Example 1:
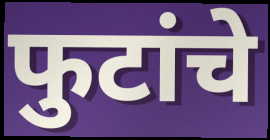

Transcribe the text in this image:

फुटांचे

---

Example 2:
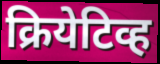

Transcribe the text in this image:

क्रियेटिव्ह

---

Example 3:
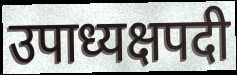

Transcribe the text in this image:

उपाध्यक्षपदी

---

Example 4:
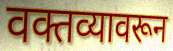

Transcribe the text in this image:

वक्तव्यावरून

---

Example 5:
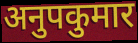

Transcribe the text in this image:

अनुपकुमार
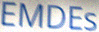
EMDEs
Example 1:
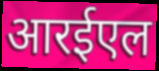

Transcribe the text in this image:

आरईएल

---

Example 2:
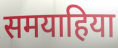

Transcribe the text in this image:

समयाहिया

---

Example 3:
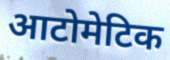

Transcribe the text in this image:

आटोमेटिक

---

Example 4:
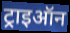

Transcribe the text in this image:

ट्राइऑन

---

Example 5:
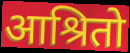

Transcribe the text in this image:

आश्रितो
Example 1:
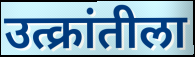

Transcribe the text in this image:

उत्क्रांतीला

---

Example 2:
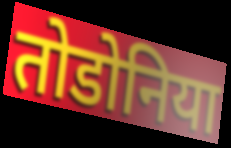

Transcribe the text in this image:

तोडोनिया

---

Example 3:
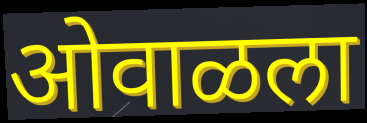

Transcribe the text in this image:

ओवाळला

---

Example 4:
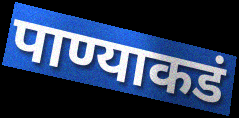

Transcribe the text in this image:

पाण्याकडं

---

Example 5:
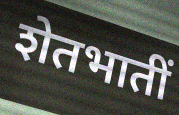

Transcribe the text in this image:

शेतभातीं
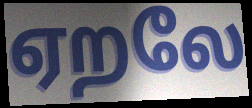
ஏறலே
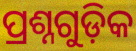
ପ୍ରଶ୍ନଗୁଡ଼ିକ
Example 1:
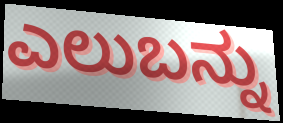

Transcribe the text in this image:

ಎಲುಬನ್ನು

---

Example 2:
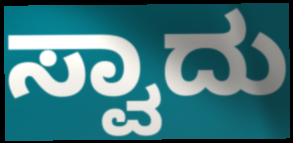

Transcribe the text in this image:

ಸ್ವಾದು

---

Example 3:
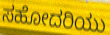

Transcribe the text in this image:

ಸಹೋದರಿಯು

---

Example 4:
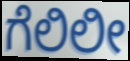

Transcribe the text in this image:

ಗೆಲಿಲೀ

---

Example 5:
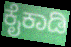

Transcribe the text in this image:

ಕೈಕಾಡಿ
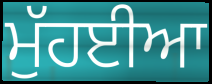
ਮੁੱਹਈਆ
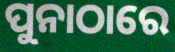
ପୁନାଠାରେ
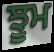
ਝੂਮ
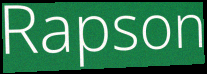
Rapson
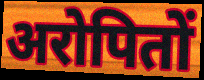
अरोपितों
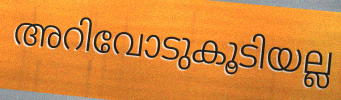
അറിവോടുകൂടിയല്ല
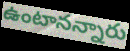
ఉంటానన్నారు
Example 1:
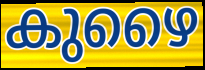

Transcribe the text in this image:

Exercise: The data above should be repeated in full and exactly, with no pictures carried over.

Response:
Example 1:

Transcribe the text in this image:

फुटांचे

---

Example 2:

Transcribe the text in this image:

क्रियेटिव्ह

---

Example 3:

Transcribe the text in this image:

उपाध्यक्षपदी

---

Example 4:

Transcribe the text in this image:

वक्तव्यावरून

---

Example 5:

Transcribe the text in this image:

अनुपकुमार
EMDEs
Example 1:

Transcribe the text in this image:

आरईएल

---

Example 2:

Transcribe the text in this image:

समयाहिया

---

Example 3:

Transcribe the text in this image:

आटोमेटिक

---

Example 4:

Transcribe the text in this image:

ट्राइऑन

---

Example 5:

Transcribe the text in this image:

आश्रितो
Example 1:

Transcribe the text in this image:

उत्क्रांतीला

---

Example 2:

Transcribe the text in this image:

तोडोनिया

---

Example 3:

Transcribe the text in this image:

ओवाळला

---

Example 4:

Transcribe the text in this image:

पाण्याकडं

---

Example 5:

Transcribe the text in this image:

शेतभातीं
ஏறலே
ପ୍ରଶ୍ନଗୁଡ଼ିକ
Example 1:

Transcribe the text in this image:

ಎಲುಬನ್ನು

---

Example 2:

Transcribe the text in this image:

ಸ್ವಾದು

---

Example 3:

Transcribe the text in this image:

ಸಹೋದರಿಯು

---

Example 4:

Transcribe the text in this image:

ಗೆಲಿಲೀ

---

Example 5:

Transcribe the text in this image:

ಕೈಕಾಡಿ
ਮੁੱਹਈਆ
ପୁନାଠାରେ
ਝੂਮ
Rapson
अरोपितों
അറിവോടുകൂടിയല്ല
ఉంటానన్నారు
Example 1:

Transcribe the text in this image:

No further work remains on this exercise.